Democracia y democratismo
Si en una democracia el poder legítimo reside en el pueblo que lo ejerce por medio de representantes, ¿cómo es posible que se haya caído en el democratismo? Democratismo es una enfermedad de la democracia: exceso que se da cuando la misma no tiene límites a sí misma. La voluntad, el querer del pueblo, no se detiene ante ciertos principios que deberían actuar como “diques” a las arremetidas de la pasión popular. Ese es el peligro del “participacionismo” ideológico, de ese deseo de participar sin atenerse a ciertos medios establecidos, que puede afectar a la democracia, arriesgando la gobernabilidad de la misma como advertimos la semana pasada.
Se debe notar el hecho de que, no obstante, el deseo de participación del ciudadano no es en sí mismo, como deseo, algo negativo, sino todo lo contrario. En última instancia, el mismo corresponde a la pretensión de igualdad que radica en todo corazón humano. Queremos, y deseamos, por lo general, en lo más profundo de nosotros mismos, la igualdad para todos. Nace de nuestra condición humana que puede, aquí o allá históricamente hablando, encontrar justificaciones contrarias espurias, justificaciones de desigualdad pero que, íntimamente, todos sabemos son falsas. Es que los seres humanos nacemos libres e iguales, como nos había recordado Rousseau sobre el punto, en los albores de la democracia moderna. De ahí que, políticamente, se aspire a implementar esa igualdad que es signo de nuestra humanidad.
Pero aquí, justamente, surge una tentación y la tentación es la siguiente: es la pretensión de que igualdad es lo mismo que justicia. Lo que constituye un error; lo justo no es necesariamente lo igual y viceversa; hay igualdades que son feas como la injusticia. Justicia es dar a un individuo lo que le corresponde conforme a lo suyo. ¿Qué es eso de “lo suyo”? Conforme a su esfuerzo, a lo estipulado, a los méritos que ese individuo ha puesto en un proyecto o trabajo. De ahí que sea justo pagar el precio convenido a alguien si el mismo ha cumplido su trabajo. Pagarle, sin más, lo mismo, aunque el individuo no haya cumplido lo estipulado o lo haya hecho de manera mediocre, con la excusa de que a otros también se les ha abonado, resuena precisamente no a algo justo sino a mero “igualitarismo.” Y eso no es justicia, sino una corruptela de la Justicia.

▸ **Lista de actividades**
a – ¿Cómo define la justicia el texto sobre democracia y democratismo?
b – Prosiga el texto sobre democracia y democratismo a partir de su última oración.
Los registros no intervienen en ningún punto de este ejercicio.

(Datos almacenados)
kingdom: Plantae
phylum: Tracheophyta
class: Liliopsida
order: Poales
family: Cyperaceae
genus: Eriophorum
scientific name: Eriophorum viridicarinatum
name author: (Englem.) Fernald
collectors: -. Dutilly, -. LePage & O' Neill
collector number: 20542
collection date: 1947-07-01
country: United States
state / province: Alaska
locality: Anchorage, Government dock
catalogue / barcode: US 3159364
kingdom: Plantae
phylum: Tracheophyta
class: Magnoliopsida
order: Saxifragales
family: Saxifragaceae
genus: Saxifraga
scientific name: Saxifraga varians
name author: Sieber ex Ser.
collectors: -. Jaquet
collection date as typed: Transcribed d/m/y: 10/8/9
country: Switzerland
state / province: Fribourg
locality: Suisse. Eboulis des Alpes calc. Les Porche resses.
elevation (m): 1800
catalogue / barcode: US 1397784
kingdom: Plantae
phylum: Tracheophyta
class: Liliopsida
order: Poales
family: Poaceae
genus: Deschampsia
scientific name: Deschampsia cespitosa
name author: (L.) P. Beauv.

▸ **Conjunto de respuestas**
a – Como dar a un individuo lo que le corresponde conforme a lo suyo.

b –
La verdadera igualdad es aquella que trata a todos conforme méritos y necesidades. Eso es precisamente lo que se llama democracia de oportunidades, y no de “resultados” igualitarios garantizados por la fuerza del estado. Lo que se debe requerir no es que todos lleguen sino que todos tengan oportunidad. Ese es, me temo, el error en cierta retórica del gobierno de suponer, que solo un proceso de “participación” desembocará en un proceso de justicia. ¿Meros procedimientos? Eso no es democracia sino “democratismo”, participacionismo. Pero la Justicia, insistimos, no es eso. Es una virtud y como virtud moral requiere de algo más, requiere sobre todo de educación -empezando por los políticos y líderes- pero no de cualquier educación -sino a una experiencia humana que no deje nada afuera, englobe todos sus factores- desde los tecnológicos hasta, incluso, los religiosos.
¿Factores religiosos? Ciertamente, pues sin una relación del ser humano con su destino final, de sentido religioso, no hay caridad -amor- propiamente hacia el otro sino hacia sí mismo, hacia el propio grupo; la propia ideología que busca el mero éxito por el éxito, convirtiendo la participación en mero fin sin atenerse a la justicia y meritos de los actores. El Gobierno y la democracia devienen así en “régimen” final que confiere e invita a los comensales que desea; sin los diques de principios de contención. Es la democracia de amigos ideológicos -democratismo- como fin en sí misma, sin referencia a algo mayor, a aquellas verdades fundamentales de moral pública objetiva que hacen que la misma se autolímite: el freno de las verdades de una república, en una palabra.